Invest Globally, Think Contrarily
Panic sales in emerging markets will often create bargains, like the four shared here by Benj Gallander, who explains the other benefits and limitations of contrarian global investing.
Benj, tell us within your contrarian strategy how an individual investor might go about investing globally.
Well, what I do is look at countries that are often having difficulties.
A perfect example is back in the mid-1990s. I was buying into a lot of the Asian countries that were having problems. It’s key to look at a region like that, because often what happens is stock market in certain countries get decimated, and when that happens it generally leads to certain bargains.
What I do try to avoid, though, is going into countries where I know there’s a lot of corruption. If there is a lot of corruption, then you know any returns you have will most often be trimmed back, because the other people have to get what they consider to be their fair share.

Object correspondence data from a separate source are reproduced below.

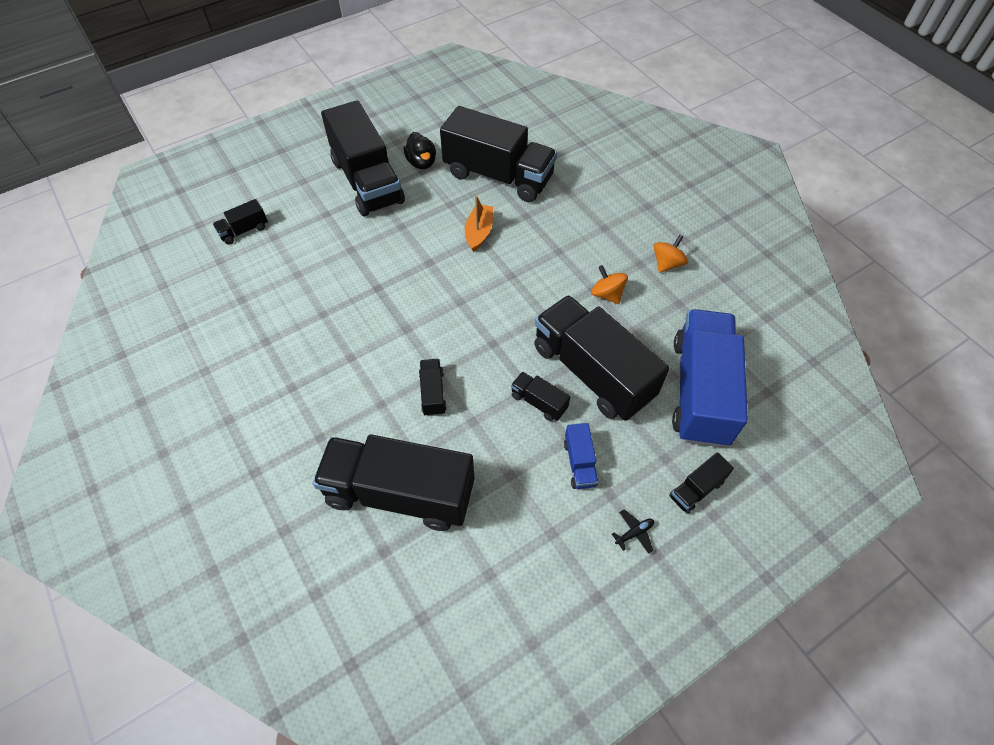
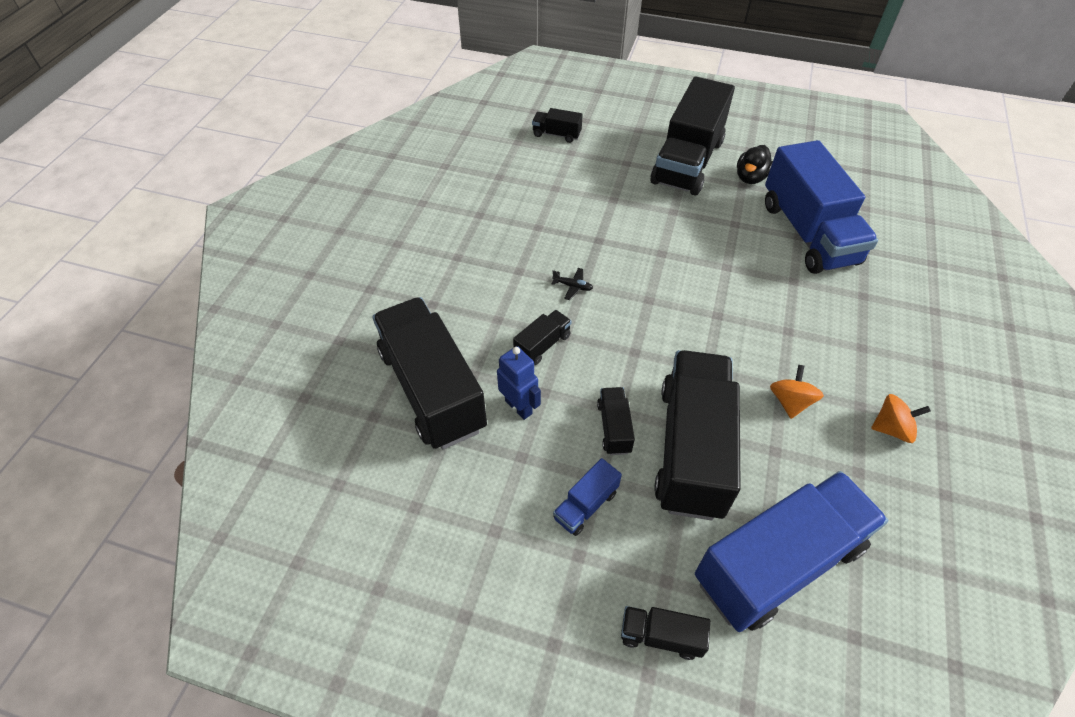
camera: 50 degrees right, 5 degrees down
(469, 446) = (519, 407): none -> blue robot
(479, 232) = (732, 262): orange boat -> none
(498, 176) = (808, 233): black truck -> blue truck
(634, 533) = (558, 606): black plane -> black plane (572, 286)

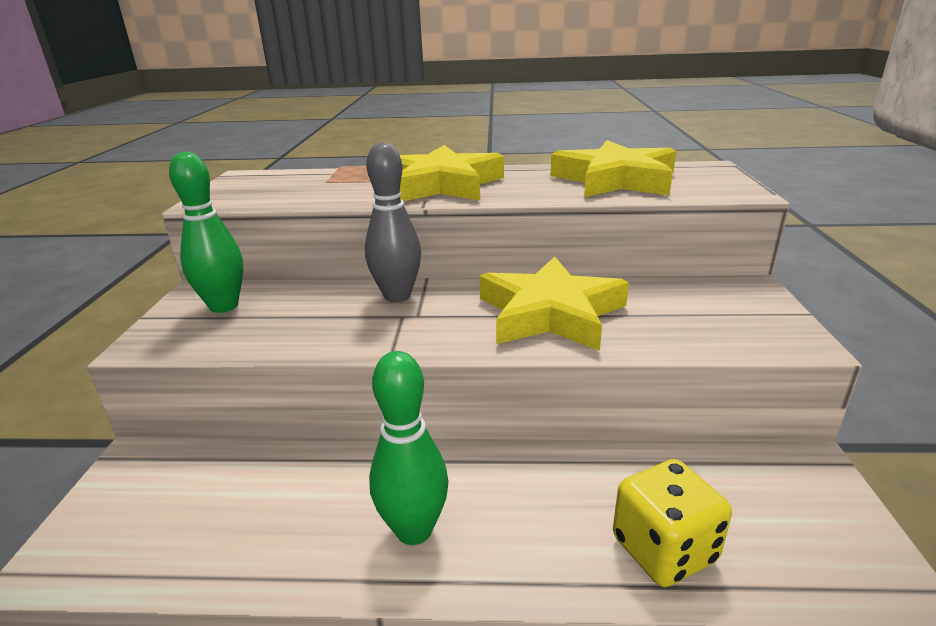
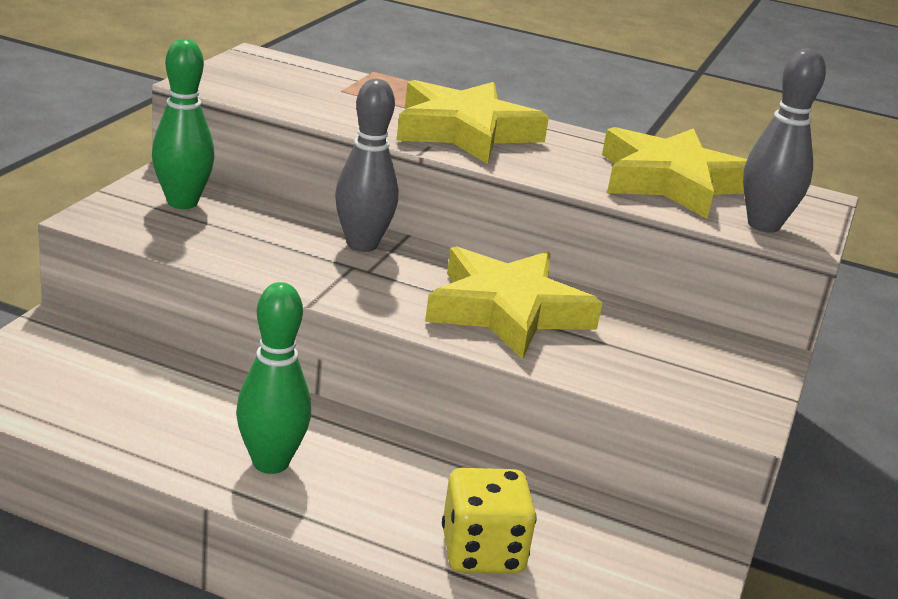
camera: 15 degrees right, 0 degrees up
(708, 189) = (763, 225): none -> grey bowling pin

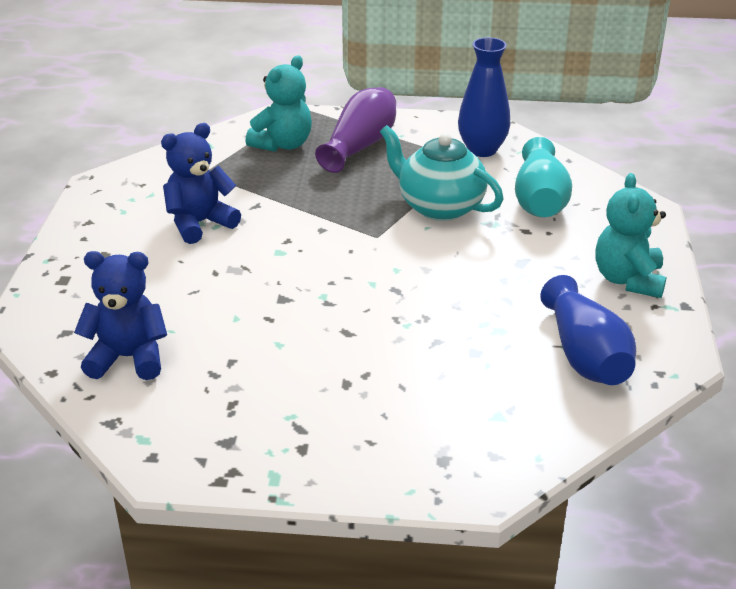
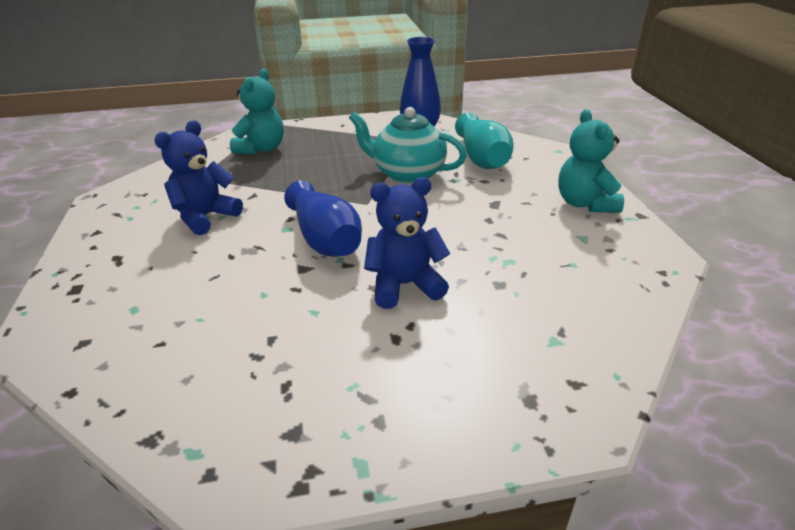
camera: 15 degrees left, 0 degrees up
(128, 358) = (158, 357): blue teddy bear -> blue teddy bear (404, 285)
(360, 146) = (324, 141): purple vase -> none
(585, 355) = (593, 269): blue vase -> blue vase (325, 239)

So what’s a good way, then, for investors to begin researching the markets that might be right for them?
Well, what you can do is look at the annual returns for different countries. A number of years ago, almost every country in the world was way up in value, and then in 2008 they got absolutely killed, so that’s a point where things are of incredible interest.
A number of months ago, I got very interested in China. Part of it was because of what happened just recently with Sino-Forest (Toronto: TRE). When Sino-Forest had all their difficulties, a lot of Chinese companies got painted with the same brush.
What I did was look at companies like China Security and Surveillance (CSR). It was trading at around $4.50 and they had a $6.50 offer on the table.